Fiona Watt has received a numerous awards and honors. She is a Fellow of the Royal Society, a Fellow of the Academy of Medical Sciences, a member of the European Molecular Biology Organisation and a member of the Academia Europaea. She is also an honorary foreign member of the American Academy of Arts and Sciences. She has received the CE.R.I.E.S. Research Award of Chanel, the American Society for Cell Biology Women in Cell Biology Senior Award and the FEDERA award of the Dutch Federation of Medical Scientific Societies. She is past president of the British Society for Cell Biology and the International Society for Stem Cell Research. Her service to scientific publishing includes serving as editor in chief of the Journal of Cell Science and deputy editor of eLife. She is a member of several scientific advisory boards, including the Canadian Stem Cell Network, the Harvard Stem Cell Institute, the Mechanobiology Institute, Singapore (MBI), and the Institute of Molecular Biotechnology of the Austrian Academy of Sciences (IMBA).
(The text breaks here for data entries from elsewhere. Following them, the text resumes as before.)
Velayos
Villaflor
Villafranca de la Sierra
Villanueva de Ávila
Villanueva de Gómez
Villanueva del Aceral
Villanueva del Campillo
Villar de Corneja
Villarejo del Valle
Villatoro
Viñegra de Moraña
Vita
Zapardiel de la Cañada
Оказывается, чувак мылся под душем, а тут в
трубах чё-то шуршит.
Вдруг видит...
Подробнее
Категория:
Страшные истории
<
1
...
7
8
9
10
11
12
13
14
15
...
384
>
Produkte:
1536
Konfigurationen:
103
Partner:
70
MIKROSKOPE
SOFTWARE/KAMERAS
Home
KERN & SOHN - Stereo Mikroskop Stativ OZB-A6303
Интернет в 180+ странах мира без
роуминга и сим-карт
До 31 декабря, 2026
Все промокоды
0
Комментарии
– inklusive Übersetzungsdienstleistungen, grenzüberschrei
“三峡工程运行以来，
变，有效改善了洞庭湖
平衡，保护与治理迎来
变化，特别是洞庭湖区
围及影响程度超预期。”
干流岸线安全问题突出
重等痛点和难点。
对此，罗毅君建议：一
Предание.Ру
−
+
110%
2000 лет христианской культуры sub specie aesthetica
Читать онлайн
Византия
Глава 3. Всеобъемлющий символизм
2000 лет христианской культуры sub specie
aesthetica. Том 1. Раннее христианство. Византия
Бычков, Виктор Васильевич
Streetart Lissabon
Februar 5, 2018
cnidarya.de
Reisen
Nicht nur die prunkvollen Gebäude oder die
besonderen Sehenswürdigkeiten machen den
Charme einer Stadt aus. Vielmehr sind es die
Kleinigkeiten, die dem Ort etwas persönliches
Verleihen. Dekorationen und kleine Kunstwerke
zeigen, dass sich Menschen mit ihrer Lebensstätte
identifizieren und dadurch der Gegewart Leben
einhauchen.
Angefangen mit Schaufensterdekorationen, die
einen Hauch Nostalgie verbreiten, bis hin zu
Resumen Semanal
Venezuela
She is an outspoken advocate of women in science and has trained over 40 PhD students and over 60 postdoctoral researchers, many of whom have gone on to pursue highly successful independent research careers.
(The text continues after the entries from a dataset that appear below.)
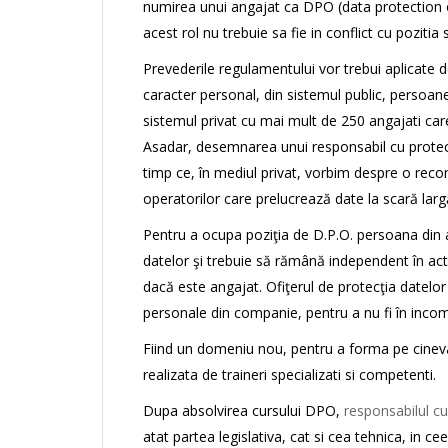
numirea unui angajat ca DPO (data protection of
acest rol nu trebuie sa fie in conflict cu poziti
Prevederile regulamentului vor trebui aplicate 
caracter personal, din sistemul public, persoan
sistemul privat cu mai mult de 250 angajati ca
Asadar, desemnarea unui responsabil cu protecţi
timp ce, în mediul privat, vorbim despre o recom
operatorilor care prelucrează date la scară larg
Pentru a ocupa poziţia de D.P.O. persoana din ac
datelor şi trebuie să rămână independent în act
dacă este angajat. Ofiţerul de protecţia datelor 
personale din companie, pentru a nu fi în incomp
Fiind un domeniu nou, pentru a forma pe cineva
realizata de traineri specializati si competenti.
Dupa absolvirea cursului DPO,
responsabilul cu
atat partea legislativa, cat si cea tehnica, in c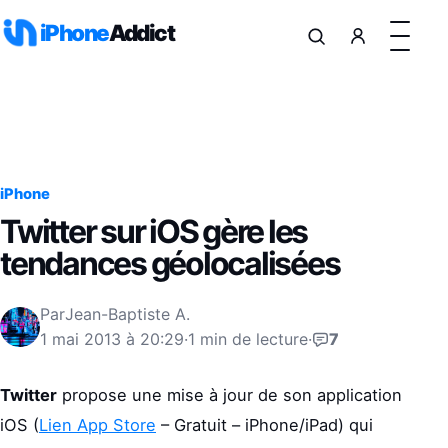
Aller au contenu
iPhone
Addict
iPhone
Twitter sur iOS gère les
tendances géolocalisées
Par
Jean-Baptiste A.
1 mai 2013 à 20:29
·
1 min de lecture
·
7
Twitter
propose une mise à jour de son application
iOS (
Lien App Store
– Gratuit – iPhone/iPad) qui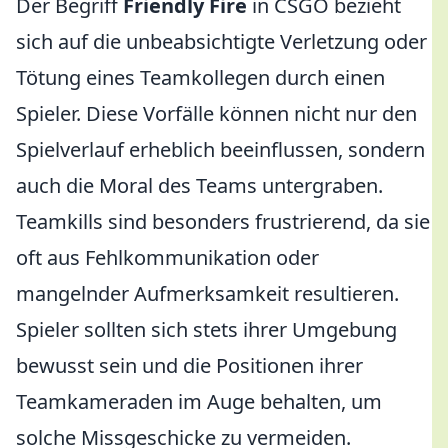
Der Begriff
Friendly Fire
in CSGO bezieht
sich auf die unbeabsichtigte Verletzung oder
Tötung eines Teamkollegen durch einen
Spieler. Diese Vorfälle können nicht nur den
Spielverlauf erheblich beeinflussen, sondern
auch die Moral des Teams untergraben.
Teamkills sind besonders frustrierend, da sie
oft aus Fehlkommunikation oder
mangelnder Aufmerksamkeit resultieren.
Spieler sollten sich stets ihrer Umgebung
bewusst sein und die Positionen ihrer
Teamkameraden im Auge behalten, um
solche Missgeschicke zu vermeiden.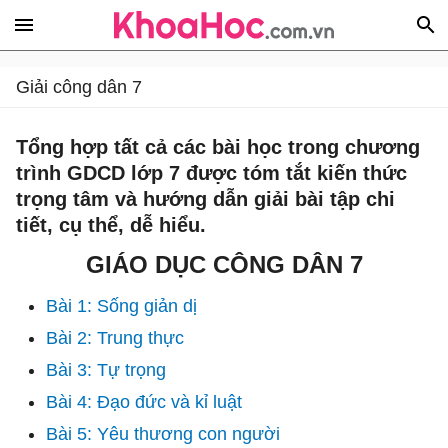
Giải công dân 7
Tổng hợp tất cả các bài học trong chương
trình GDCD lớp 7 được tóm tắt kiến thức
trọng tâm và hướng dẫn giải bài tập chi
tiết, cụ thể, dễ hiểu.
GIÁO DỤC CÔNG DÂN 7
Bài 1: Sống giản dị
Bài 2: Trung thực
Bài 3: Tự trọng
Bài 4: Đạo đức và kỉ luật
Bài 5: Yêu thương con người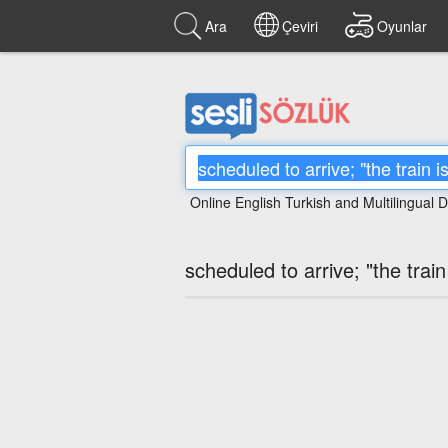
Ara
Çeviri
Oyunlar
Online English Turkish and Multilingual D
scheduled to arrive; "the trai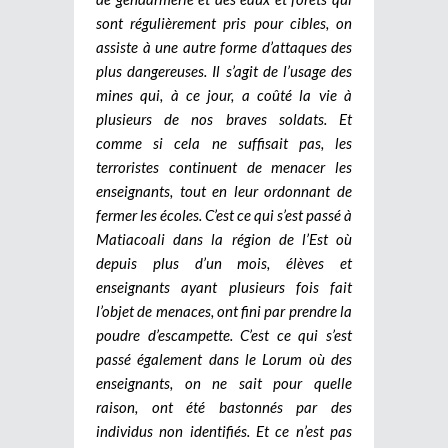
sont régulièrement pris pour cibles, on
assiste à une autre forme d’attaques des
plus dangereuses. Il s’agit de l’usage des
mines qui, à ce jour, a coûté la vie à
plusieurs de nos braves soldats. Et
comme si cela ne suffisait pas, les
terroristes continuent de menacer les
enseignants, tout en leur ordonnant de
fermer les écoles. C’est ce qui s’est passé à
Matiacoali dans la région de l’Est où
depuis plus d’un mois, élèves et
enseignants ayant plusieurs fois fait
l’objet de menaces, ont fini par prendre la
poudre d’escampette. C’est ce qui s’est
passé également dans le Lorum où des
enseignants, on ne sait pour quelle
raison, ont été bastonnés par des
individus non identifiés. Et ce n’est pas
Fiona Watt’s long-standing interest is in how the outer covering of mammalian skin, the epidermis, is maintained through self-renewal of stem cells and terminal differentiation of their progeny. Using in vitro models of cultured human epidermis and in vivo models of genetically modified mice, she has identified stem cell markers, determined where stem cells are located, and elucidated the role of several signalling pathways, including Wnt and Notch, in regulating the size of the stem cell compartment. She has recently used artificial bioengineered microenvironments to capture single human epidermal stem cells and examine their responses to specific physical cues in vitro and shown that different types of ECM interaction trigger epidermal differentiation via different sensing mechanisms and downstream signalling pathways. She has also uncovered a network of genetically interacting chromatin factors that regulate functionally related genes controlling ECM adhesion, thereby demonstrating that the interplay between diverse intrinsic and extrinsic signals is central to determining cell fate decisions. Most recently she has characterised different fibroblast lineages in the skin and shown how they contribute to tumour stroma.
Recent publications
Oulès, B., Rognoni, E., Hoste, E., Goss, G., Fiehler, R., Natsuga, K., Quist, S., Mentink, R., Donati, G. and Watt, F.M. (2019) Roles for Lef1 and Gata6 in sebaceous gland development and cancer. The EMBO Journal (2019) e100526. DOI: 10.15252/embj.2018100526. PMID: 30886049
Liakath-Ali, K., Mills, E.W., Sequeira, I., Lichtenberger, B.M., Pisco, A.O., Sipilä, K.H., Mishra, A., Yoshikawa, H., Wu, C.-C., Ly, T., Lamond, A.I., Adham, I.M., Green, R. and Watt, F.M. (2018). An evolutionarily conserved ribosome-rescue pathway maintains epidermal homeostasis. Nature 556:376-380. PMID: 29643507.
Philippeos, C., Telerman, S.B., Oulès, B., Pisco, A.O., Shaw, T.J., Elgueta, R., Lombardi, G., Driskell, R.R., Soldin, M., Lynch, M.D. and Watt, F.M. (2018). Spatial and single-cell transcriptional profiling identifies functionally distinct human dermal fibroblast subpopulations. J. Invest. Dermatol. 138:811-825. PMID: 29391249.
Mishra, A., Oulès, B., Pisco, A.O., Ly, T., Liakath-Ali, K., Walko, G., Viswanathan, V., Tihy, M., Nijjhar, J., Dunn, S.-J., Lamond, A.I., and Watt, F.M. (2017). A protein phosphatase network controls the temporal and spatial dynamics of differentiation commitment in human epidermis. eLife 6:e27356 DOI: 10.7554/eLife.27356. PMID: 29043977.